Text shown:
────────────────────

Frankly, I never used named capturing groups yet (simply for habit and
compatibility). It was probably a good choice so far.

Kind regards

robert

--
remember.guy do |as, often| as.you_can - without end
http://blog.rubybestpractices.com/
From: Iain Barnett on

On 26 Jul 2010, at 21:40, Robert Klemme wrote:
>
> I think you found a bug - probably related to referring to back references to named capturing groups:
>
>
>
> Frankly, I never used named capturing groups yet (simply for habit and compatibility). It was probably a good choice so far.
>
> Kind regards
>
> robert
>

Thanks for checking that. While searching for more information on the Oniguruma engine I noticed that there was a CPAN library for running it under Perl, so I installed it and ran the same regexes against the perl engine, and it had the same results as Ruby. This indicates that it's a problem with the engine and not something Ruby is doing along the way, so I'll file a report with the Oniguruma team and include all your tests too and see what happens.

────────────────────

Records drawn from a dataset
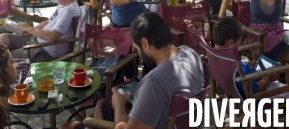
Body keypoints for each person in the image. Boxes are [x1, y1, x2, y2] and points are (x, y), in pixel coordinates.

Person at [63, 12, 205, 129]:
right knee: (102, 104)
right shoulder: (190, 53)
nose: (139, 53)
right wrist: (138, 87)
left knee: (68, 126)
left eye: (137, 49)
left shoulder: (154, 82)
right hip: (178, 121)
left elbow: (157, 86)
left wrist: (119, 105)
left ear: (145, 43)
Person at [0, 0, 81, 60]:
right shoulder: (63, 4)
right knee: (2, 38)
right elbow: (48, 21)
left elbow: (52, 37)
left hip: (44, 49)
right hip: (37, 39)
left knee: (2, 57)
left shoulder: (69, 11)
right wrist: (29, 31)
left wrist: (29, 28)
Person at [212, 17, 288, 99]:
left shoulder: (215, 54)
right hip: (256, 97)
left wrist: (248, 65)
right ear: (231, 42)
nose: (239, 44)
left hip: (237, 88)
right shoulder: (234, 65)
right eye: (239, 42)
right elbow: (255, 90)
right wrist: (269, 78)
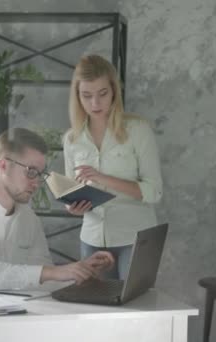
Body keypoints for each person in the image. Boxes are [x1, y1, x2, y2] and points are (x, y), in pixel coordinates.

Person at [0, 128, 114, 290]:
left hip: (5, 317)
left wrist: (80, 271)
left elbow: (44, 280)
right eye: (30, 171)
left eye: (39, 174)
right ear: (3, 165)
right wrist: (55, 272)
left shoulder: (29, 218)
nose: (36, 182)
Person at [63, 55, 163, 280]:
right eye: (86, 96)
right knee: (97, 312)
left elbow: (154, 191)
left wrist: (102, 178)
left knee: (135, 312)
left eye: (102, 94)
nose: (95, 104)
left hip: (135, 238)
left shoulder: (138, 130)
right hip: (91, 239)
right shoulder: (72, 139)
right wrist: (73, 208)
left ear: (114, 92)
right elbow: (71, 192)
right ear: (77, 96)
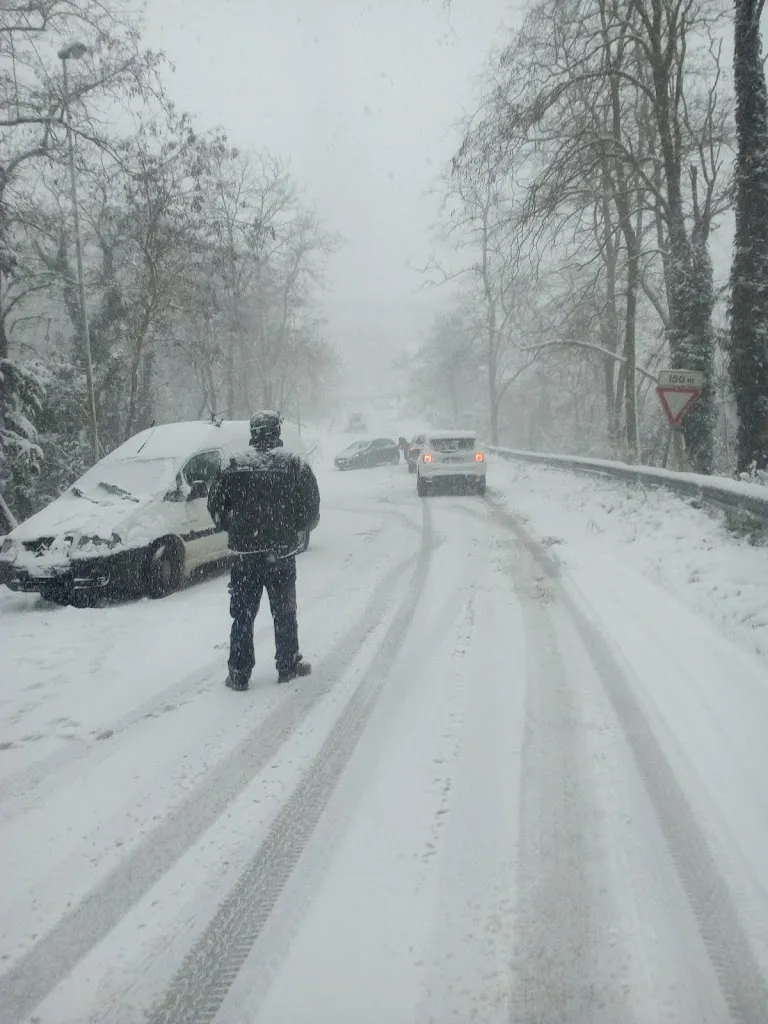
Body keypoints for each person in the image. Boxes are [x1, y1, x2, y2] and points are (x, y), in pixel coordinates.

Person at [207, 411, 321, 690]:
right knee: (284, 613)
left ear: (253, 432)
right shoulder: (294, 465)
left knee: (242, 616)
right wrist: (293, 528)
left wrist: (234, 527)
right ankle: (288, 665)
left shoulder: (233, 465)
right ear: (276, 432)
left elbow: (215, 506)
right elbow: (311, 509)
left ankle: (239, 673)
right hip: (281, 554)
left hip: (244, 556)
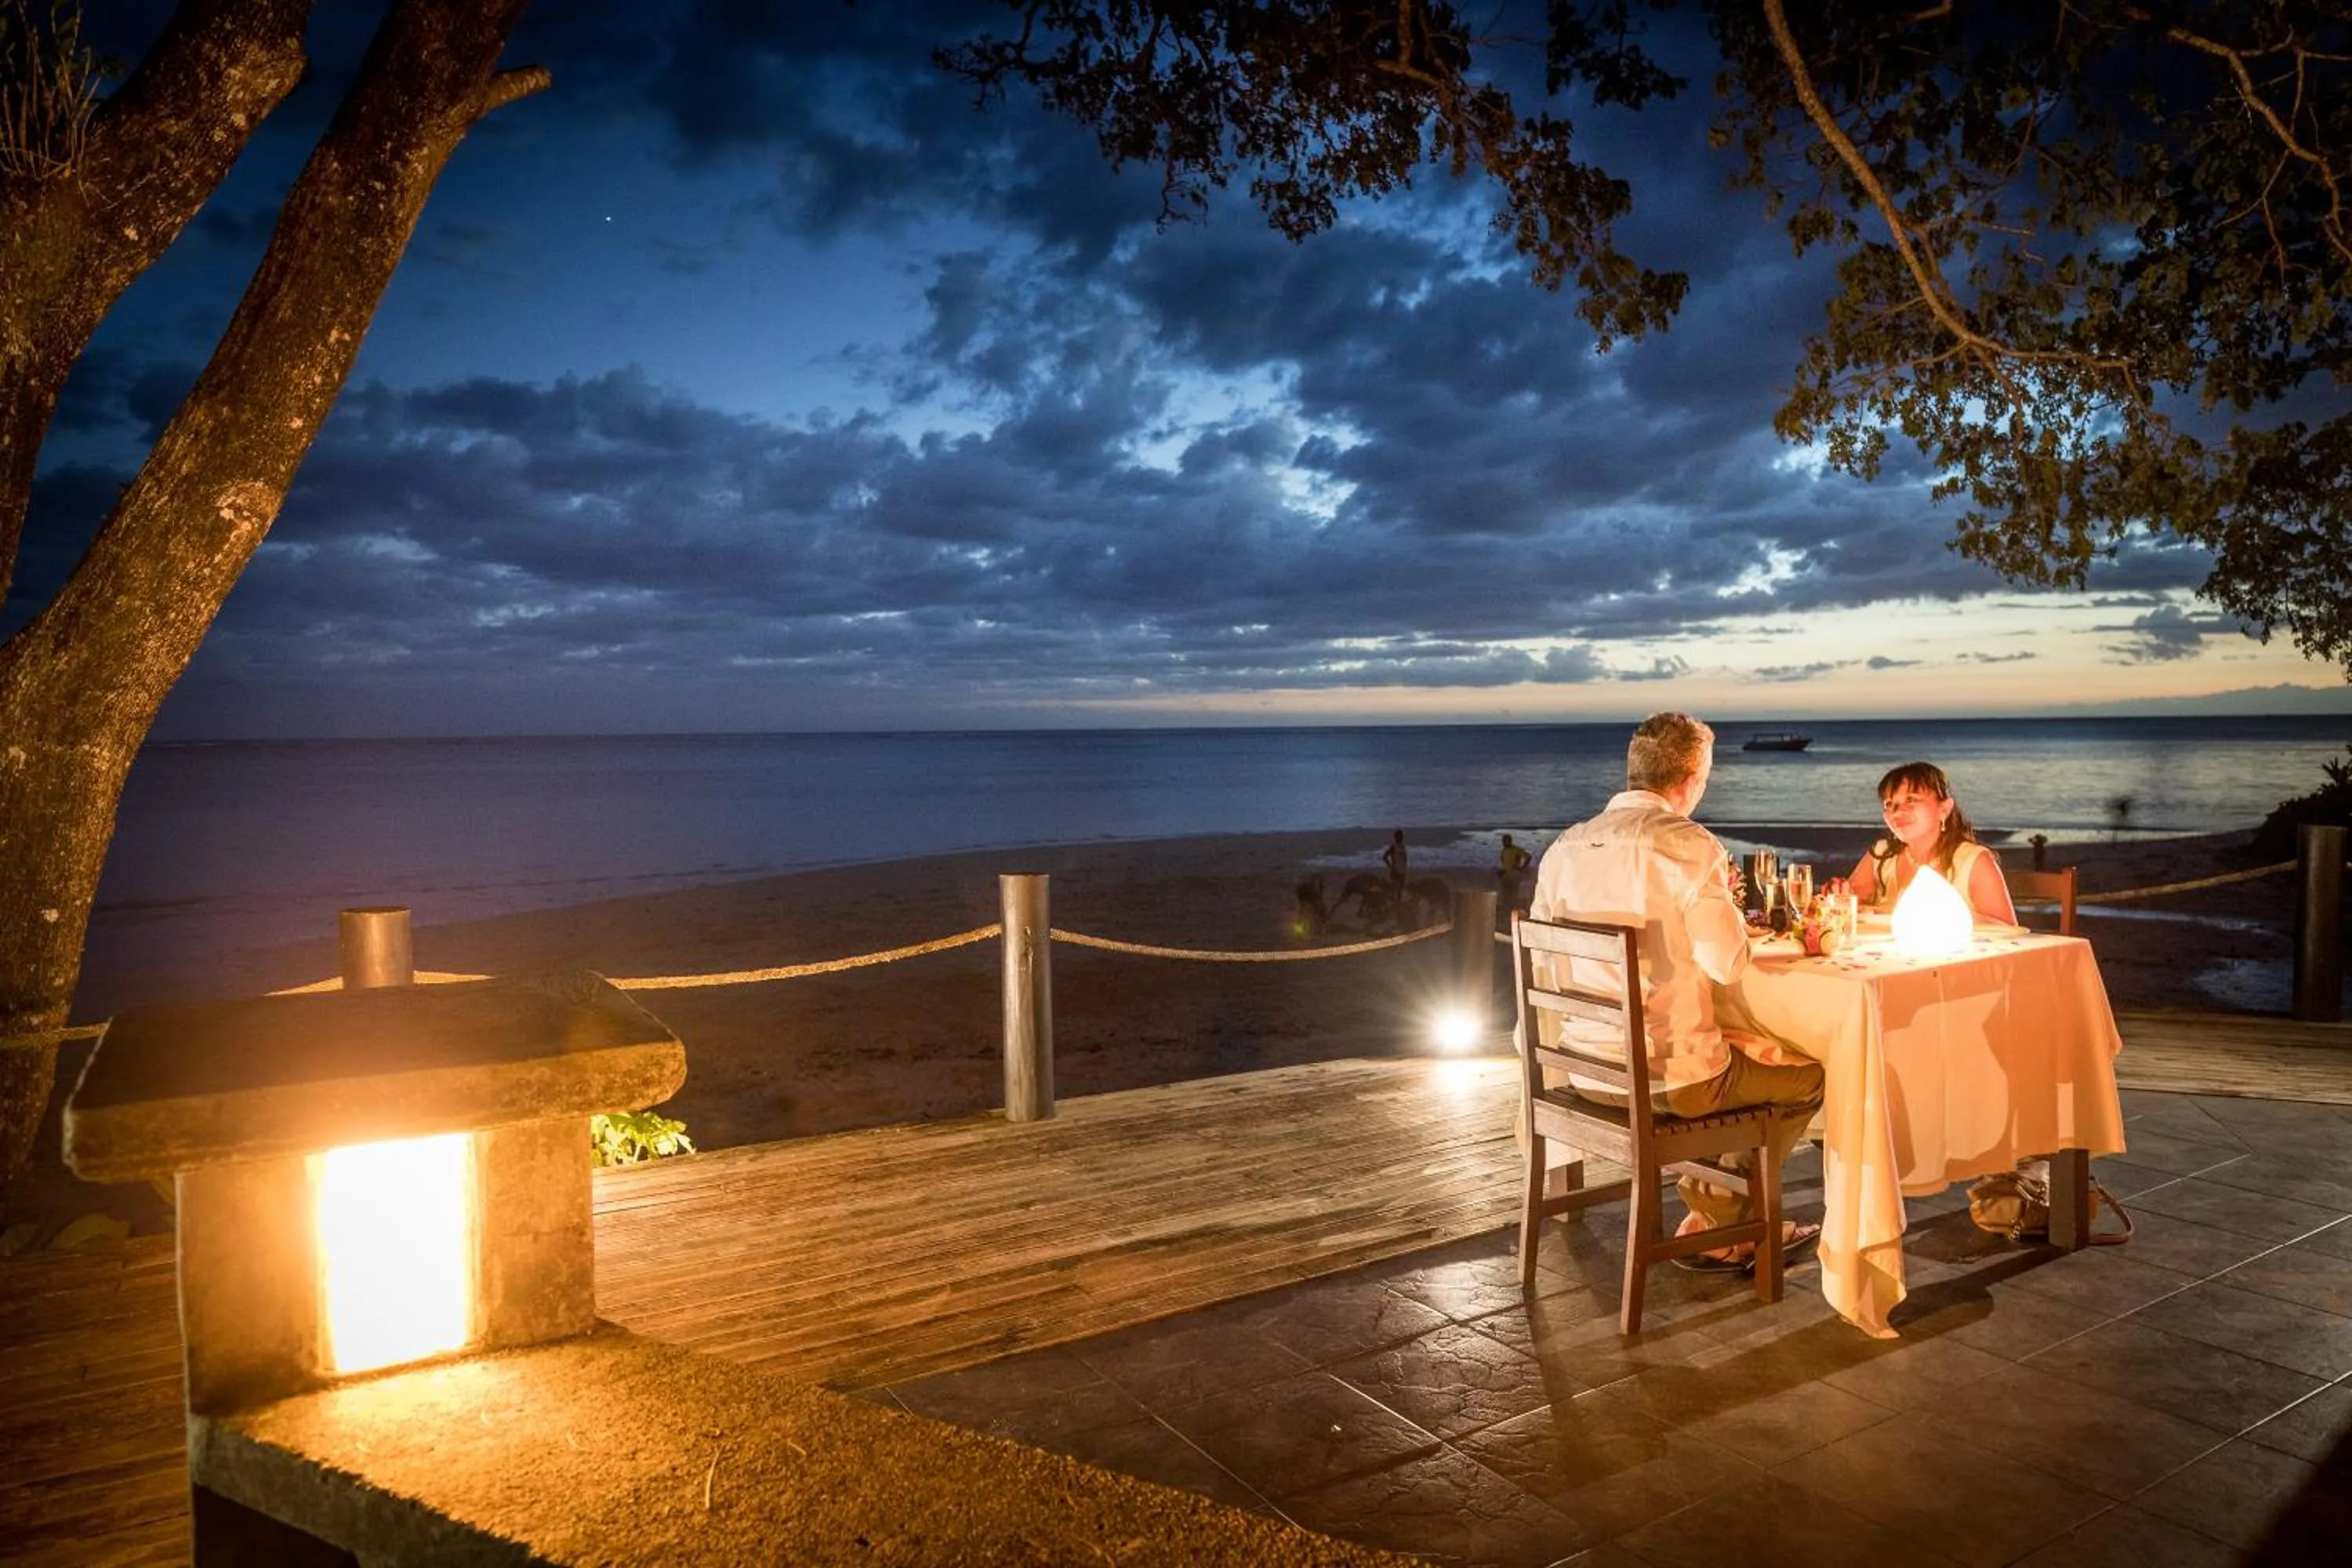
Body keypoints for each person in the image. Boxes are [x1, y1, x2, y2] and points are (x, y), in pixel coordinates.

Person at [1530, 713, 1823, 1272]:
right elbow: (1728, 963)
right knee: (1809, 1079)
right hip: (1673, 1083)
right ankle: (1725, 1220)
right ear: (1690, 779)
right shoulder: (1689, 846)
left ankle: (1715, 1216)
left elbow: (1545, 955)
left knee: (1735, 1049)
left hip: (1585, 1071)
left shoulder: (1565, 849)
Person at [1848, 761, 2016, 925]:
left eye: (1911, 800)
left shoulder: (1973, 861)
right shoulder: (1882, 855)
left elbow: (2009, 931)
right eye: (1889, 804)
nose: (1897, 812)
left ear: (1944, 809)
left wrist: (1947, 916)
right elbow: (1849, 903)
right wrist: (1840, 894)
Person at [1496, 833, 1533, 915]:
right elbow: (1504, 863)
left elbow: (1529, 856)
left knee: (1514, 893)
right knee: (1505, 893)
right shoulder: (1503, 851)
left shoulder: (1516, 849)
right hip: (1506, 875)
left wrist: (1522, 867)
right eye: (1504, 841)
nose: (1505, 843)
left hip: (1514, 873)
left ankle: (1513, 909)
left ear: (1510, 841)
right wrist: (1501, 871)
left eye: (1507, 841)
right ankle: (1506, 910)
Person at [1381, 829, 1409, 928]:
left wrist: (1405, 868)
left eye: (1402, 836)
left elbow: (1405, 858)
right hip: (1396, 871)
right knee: (1395, 890)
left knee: (1400, 891)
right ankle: (1393, 909)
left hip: (1402, 871)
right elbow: (1384, 857)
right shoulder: (1394, 847)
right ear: (1396, 837)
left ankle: (1398, 910)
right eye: (1399, 836)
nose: (1401, 838)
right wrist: (1391, 866)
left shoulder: (1402, 846)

────────────────────

Problem description: Transcribe the entire discussion of named capturing groups shown above, reproducing every line precisely, including the quoted lines and the signature.

Problem solution:
Frankly, I never used named capturing groups yet (simply for habit and
compatibility). It was probably a good choice so far.

Kind regards

robert

--
remember.guy do |as, often| as.you_can - without end
http://blog.rubybestpractices.com/
From: Iain Barnett on

On 26 Jul 2010, at 21:40, Robert Klemme wrote:
>
> I think you found a bug - probably related to referring to back references to named capturing groups:
>
>
>
> Frankly, I never used named capturing groups yet (simply for habit and compatibility). It was probably a good choice so far.
>
> Kind regards
>
> robert
>

Thanks for checking that. While searching for more information on the Oniguruma engine I noticed that there was a CPAN library for running it under Perl, so I installed it and ran the same regexes against the perl engine, and it had the same results as Ruby. This indicates that it's a problem with the engine and not something Ruby is doing along the way, so I'll file a report with the Oniguruma team and include all your tests too and see what happens.